For me, the most surprising—and the most poignant—passages come at the very end of Daisy’s journals and confirm more clearly than anything else I have ever encountered the continuing paramountcy of the President’s mother in her son’s emotional life, even after she was dead. “That big [Hyde Park] house without his mother seems awfully big & bare,” Daisy noted shortly after Sara Delano Roosevelt’s death in 1941. “She gave him that personal affection which his friends & secretaries cannot do, in the same way—He was always ‘my boy,’ and he seemed to me often rather pathetic, and hungry for just that kind of thing. His wife is a wonderful person, but she lacks the ability to give him the things his mother gave him. She is away so much, and when she is here she has so many people around—the splendid people who are trying to do good and improve the world—‘up-lifters,’ the [President] calls them—that he can not relax and really rest.”

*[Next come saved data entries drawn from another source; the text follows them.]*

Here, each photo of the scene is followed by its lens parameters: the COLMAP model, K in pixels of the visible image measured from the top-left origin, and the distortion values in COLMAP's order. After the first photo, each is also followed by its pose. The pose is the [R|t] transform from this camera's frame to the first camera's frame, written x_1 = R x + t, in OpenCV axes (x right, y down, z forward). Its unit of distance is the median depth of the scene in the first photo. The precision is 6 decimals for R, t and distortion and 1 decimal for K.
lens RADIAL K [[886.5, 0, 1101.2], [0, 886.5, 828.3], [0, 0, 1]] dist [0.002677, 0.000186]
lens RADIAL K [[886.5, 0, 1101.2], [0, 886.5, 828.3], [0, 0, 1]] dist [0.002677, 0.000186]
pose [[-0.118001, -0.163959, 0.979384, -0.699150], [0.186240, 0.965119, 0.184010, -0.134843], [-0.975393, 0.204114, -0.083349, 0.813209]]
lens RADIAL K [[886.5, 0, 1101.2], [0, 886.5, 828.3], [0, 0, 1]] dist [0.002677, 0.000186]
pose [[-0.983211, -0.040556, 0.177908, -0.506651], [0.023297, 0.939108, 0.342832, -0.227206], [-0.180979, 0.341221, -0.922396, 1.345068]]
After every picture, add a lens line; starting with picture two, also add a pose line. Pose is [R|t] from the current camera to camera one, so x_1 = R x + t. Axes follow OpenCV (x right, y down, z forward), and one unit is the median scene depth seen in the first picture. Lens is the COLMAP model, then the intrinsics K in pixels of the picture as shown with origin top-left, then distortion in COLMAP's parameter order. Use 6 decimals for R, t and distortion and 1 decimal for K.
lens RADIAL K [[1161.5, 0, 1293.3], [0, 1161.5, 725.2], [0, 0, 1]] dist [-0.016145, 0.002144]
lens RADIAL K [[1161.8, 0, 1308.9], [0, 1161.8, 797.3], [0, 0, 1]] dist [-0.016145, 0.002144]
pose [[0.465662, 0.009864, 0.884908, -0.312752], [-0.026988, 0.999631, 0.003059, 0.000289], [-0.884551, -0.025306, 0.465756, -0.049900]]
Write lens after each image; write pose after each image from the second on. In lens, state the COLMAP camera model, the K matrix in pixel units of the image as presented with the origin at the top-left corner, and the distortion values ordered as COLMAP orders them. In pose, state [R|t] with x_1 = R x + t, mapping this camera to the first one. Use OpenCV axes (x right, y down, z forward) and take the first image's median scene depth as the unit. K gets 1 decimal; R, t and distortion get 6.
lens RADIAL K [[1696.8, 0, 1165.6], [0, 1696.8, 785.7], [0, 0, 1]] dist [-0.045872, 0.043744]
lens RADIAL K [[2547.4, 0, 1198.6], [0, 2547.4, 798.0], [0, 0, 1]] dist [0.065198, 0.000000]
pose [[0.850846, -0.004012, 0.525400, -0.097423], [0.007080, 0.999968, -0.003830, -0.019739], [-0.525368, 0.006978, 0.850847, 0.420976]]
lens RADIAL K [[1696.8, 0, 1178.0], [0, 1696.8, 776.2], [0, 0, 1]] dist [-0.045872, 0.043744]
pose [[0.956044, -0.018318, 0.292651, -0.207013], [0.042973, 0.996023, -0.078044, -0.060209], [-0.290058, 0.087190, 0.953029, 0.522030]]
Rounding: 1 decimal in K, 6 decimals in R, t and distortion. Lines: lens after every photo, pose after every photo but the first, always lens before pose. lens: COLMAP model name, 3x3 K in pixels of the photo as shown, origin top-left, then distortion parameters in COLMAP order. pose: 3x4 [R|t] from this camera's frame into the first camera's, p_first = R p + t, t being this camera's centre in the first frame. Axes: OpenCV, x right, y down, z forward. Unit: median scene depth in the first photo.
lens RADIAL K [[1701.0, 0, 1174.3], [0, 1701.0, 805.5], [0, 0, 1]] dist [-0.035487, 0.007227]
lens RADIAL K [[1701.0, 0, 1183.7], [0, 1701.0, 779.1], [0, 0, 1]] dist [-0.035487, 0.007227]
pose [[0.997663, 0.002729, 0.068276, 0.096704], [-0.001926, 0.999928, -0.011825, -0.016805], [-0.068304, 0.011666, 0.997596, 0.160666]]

Providing the kind of relaxation and rest FDR’s mother had always insisted upon for him became Daisy’s mission. At Warm Springs in early April of 1945, when even Roosevelt seems to have understood his life was ebbing, his doctors prescribed a daily bowl of sweetened porridge in hopes of keeping up his weight. He couldn’t bear the stuff, and so it fell to Daisy to spoon it into him. After his valet had put him to bed, she wrote, “I took him his gruel … and he put on his little act of helplessness! It amuses him to be fed, and I love to feed him. …” During the last evenings of his life then, with the help of his adoring friend, the dying President found solace in willing his mind back to the happiest moments of his life and pretended to be a little boy once again, being cared for by the mother who always meant everything to him.